Saved entries:
= = = = = = =

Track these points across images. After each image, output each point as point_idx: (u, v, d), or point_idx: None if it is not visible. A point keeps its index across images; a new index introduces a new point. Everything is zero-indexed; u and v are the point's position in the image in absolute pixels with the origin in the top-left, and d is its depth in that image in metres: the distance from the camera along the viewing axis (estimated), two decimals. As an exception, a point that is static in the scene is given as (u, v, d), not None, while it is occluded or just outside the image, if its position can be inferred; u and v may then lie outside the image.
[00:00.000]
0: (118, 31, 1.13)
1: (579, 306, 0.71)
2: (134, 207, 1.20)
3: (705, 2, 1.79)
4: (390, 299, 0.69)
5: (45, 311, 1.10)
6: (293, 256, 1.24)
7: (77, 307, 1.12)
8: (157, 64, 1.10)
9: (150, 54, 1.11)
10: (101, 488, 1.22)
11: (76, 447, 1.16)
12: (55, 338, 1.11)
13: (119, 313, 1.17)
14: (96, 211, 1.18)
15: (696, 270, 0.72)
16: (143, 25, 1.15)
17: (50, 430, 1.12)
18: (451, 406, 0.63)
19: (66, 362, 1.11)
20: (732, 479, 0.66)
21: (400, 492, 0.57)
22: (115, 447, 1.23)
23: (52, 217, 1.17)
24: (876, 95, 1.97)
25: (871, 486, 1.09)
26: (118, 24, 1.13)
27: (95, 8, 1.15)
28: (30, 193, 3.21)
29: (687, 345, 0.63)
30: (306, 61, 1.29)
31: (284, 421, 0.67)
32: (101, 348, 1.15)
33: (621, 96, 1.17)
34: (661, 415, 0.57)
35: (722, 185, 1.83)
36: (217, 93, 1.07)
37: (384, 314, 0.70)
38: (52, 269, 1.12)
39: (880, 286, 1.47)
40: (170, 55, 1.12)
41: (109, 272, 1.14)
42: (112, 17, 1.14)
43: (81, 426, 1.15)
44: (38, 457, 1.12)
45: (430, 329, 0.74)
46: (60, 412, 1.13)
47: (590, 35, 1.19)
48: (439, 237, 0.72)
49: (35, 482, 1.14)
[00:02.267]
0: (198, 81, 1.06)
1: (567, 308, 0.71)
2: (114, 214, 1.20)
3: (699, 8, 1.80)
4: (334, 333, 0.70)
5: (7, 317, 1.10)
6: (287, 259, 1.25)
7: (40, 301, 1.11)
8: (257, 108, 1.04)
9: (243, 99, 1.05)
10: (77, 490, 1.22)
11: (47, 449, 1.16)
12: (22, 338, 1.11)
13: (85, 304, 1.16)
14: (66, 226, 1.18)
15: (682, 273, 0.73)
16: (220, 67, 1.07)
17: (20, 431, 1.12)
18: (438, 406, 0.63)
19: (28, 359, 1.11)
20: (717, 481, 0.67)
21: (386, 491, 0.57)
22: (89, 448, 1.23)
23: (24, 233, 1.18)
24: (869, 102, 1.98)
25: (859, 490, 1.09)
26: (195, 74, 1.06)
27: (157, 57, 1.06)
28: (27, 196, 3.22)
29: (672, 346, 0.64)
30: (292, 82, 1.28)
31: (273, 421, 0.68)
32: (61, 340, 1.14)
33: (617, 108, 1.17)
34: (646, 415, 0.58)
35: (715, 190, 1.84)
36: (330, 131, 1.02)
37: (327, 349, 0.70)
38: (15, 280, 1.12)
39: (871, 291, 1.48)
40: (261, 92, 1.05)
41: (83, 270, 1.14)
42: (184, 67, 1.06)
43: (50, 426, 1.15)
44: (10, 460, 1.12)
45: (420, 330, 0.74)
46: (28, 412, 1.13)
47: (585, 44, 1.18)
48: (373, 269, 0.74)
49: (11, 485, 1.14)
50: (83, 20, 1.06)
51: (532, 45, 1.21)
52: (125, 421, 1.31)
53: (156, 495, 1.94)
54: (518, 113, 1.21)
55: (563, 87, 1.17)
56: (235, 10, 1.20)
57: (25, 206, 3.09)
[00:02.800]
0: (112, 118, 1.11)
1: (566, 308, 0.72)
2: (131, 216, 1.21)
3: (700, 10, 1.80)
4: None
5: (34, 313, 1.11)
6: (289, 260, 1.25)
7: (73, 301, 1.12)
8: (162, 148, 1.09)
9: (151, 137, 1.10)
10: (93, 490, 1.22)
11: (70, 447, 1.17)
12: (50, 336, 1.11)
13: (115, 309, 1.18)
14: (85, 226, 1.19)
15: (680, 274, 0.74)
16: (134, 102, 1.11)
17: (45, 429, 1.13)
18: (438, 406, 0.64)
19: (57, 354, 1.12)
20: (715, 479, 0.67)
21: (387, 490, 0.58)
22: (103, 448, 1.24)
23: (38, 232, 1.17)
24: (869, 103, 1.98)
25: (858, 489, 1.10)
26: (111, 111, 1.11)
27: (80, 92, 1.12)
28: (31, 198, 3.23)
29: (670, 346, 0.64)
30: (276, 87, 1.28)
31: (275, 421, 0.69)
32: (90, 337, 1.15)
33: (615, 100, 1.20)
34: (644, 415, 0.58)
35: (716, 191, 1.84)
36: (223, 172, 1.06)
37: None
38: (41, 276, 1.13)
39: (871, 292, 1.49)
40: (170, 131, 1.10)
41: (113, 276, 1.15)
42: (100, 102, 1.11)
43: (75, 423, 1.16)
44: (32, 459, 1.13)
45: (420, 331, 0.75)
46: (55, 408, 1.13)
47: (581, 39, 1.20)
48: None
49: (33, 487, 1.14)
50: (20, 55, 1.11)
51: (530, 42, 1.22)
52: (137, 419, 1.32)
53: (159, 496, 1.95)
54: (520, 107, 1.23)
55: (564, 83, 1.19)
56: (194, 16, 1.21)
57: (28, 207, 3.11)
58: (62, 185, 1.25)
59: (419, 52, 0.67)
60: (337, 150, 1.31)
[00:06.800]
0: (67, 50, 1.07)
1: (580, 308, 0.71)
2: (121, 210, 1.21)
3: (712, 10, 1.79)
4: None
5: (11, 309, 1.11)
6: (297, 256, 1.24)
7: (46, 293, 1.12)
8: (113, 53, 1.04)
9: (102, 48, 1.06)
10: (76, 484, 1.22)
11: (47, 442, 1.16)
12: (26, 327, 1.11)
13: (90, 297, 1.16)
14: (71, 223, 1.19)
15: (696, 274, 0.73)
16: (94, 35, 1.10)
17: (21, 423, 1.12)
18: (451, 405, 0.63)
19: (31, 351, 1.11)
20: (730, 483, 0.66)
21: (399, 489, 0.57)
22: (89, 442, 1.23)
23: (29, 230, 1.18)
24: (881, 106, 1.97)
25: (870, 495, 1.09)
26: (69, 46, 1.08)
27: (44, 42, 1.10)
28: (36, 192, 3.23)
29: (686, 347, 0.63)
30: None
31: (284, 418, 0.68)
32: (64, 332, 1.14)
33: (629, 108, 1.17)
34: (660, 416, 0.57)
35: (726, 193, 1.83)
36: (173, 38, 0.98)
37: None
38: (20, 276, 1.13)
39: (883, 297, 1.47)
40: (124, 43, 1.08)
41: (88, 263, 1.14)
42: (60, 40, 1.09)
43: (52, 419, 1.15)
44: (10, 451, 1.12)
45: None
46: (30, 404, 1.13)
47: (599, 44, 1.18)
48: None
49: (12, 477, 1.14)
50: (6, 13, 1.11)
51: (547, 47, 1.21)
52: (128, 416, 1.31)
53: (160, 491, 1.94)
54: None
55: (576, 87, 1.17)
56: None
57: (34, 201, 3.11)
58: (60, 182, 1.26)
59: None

= = = = = = =

_WORK ITEM_:
Could you set down, word for word, only the lines above from the line with "14: (96, 211, 1.18)" to the line with "35: (722, 185, 1.83)", including both?

_SOLVED EXERCISE_:
14: (96, 211, 1.18)
15: (696, 270, 0.72)
16: (143, 25, 1.15)
17: (50, 430, 1.12)
18: (451, 406, 0.63)
19: (66, 362, 1.11)
20: (732, 479, 0.66)
21: (400, 492, 0.57)
22: (115, 447, 1.23)
23: (52, 217, 1.17)
24: (876, 95, 1.97)
25: (871, 486, 1.09)
26: (118, 24, 1.13)
27: (95, 8, 1.15)
28: (30, 193, 3.21)
29: (687, 345, 0.63)
30: (306, 61, 1.29)
31: (284, 421, 0.67)
32: (101, 348, 1.15)
33: (621, 96, 1.17)
34: (661, 415, 0.57)
35: (722, 185, 1.83)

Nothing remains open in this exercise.